Bounding box coordinates:

==================================================

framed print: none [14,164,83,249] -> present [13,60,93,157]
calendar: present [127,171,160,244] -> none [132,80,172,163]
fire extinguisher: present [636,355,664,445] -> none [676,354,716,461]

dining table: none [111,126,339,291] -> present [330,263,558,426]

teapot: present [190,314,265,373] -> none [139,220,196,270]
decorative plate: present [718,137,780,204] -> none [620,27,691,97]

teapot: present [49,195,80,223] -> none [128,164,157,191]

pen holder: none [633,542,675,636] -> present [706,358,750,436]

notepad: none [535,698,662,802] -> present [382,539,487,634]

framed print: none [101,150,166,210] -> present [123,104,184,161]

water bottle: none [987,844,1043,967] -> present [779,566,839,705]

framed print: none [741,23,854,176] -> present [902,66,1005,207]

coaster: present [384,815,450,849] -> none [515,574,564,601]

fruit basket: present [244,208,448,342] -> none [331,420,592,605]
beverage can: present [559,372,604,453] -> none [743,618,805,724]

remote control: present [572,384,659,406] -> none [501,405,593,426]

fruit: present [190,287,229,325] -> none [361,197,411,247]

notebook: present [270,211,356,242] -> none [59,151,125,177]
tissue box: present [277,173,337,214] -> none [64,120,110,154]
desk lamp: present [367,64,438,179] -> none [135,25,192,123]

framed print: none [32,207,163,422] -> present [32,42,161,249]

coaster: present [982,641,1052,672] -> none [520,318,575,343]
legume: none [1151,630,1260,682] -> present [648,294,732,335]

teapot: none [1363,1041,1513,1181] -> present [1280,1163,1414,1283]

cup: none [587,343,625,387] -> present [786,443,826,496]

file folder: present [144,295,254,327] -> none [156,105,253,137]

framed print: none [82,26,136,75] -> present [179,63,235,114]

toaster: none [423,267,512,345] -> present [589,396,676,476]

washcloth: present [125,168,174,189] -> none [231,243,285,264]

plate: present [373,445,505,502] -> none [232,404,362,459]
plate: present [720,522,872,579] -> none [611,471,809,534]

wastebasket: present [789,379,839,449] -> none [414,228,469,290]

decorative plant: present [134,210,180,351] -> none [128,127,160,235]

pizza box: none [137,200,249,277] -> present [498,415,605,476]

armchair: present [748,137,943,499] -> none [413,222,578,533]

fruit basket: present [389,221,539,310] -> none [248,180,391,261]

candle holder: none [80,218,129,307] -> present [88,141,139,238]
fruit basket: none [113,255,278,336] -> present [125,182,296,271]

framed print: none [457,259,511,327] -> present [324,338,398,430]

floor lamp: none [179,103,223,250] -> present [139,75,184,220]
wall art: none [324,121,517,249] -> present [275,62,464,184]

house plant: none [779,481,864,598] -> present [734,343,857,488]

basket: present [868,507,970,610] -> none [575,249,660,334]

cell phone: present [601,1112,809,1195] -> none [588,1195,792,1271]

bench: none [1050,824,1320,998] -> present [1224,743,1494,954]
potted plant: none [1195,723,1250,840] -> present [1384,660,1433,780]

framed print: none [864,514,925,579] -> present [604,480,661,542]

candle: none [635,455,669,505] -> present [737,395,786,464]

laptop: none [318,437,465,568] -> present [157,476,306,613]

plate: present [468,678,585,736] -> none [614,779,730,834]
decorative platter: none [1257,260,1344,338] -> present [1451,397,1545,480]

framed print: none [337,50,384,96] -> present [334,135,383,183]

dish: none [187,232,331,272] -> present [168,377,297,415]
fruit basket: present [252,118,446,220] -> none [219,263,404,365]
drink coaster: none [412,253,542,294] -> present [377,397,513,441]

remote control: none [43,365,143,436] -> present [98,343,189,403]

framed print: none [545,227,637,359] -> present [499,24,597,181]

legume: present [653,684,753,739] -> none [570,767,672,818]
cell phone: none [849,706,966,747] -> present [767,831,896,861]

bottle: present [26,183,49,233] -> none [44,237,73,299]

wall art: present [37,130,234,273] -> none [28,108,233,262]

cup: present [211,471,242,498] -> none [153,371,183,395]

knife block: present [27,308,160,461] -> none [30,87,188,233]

==================================================

§ Task description:
Where a line above contains the word "holder", copy that line.

§ Exercise solution:
pen holder: none [633,542,675,636] -> present [706,358,750,436]
candle holder: none [80,218,129,307] -> present [88,141,139,238]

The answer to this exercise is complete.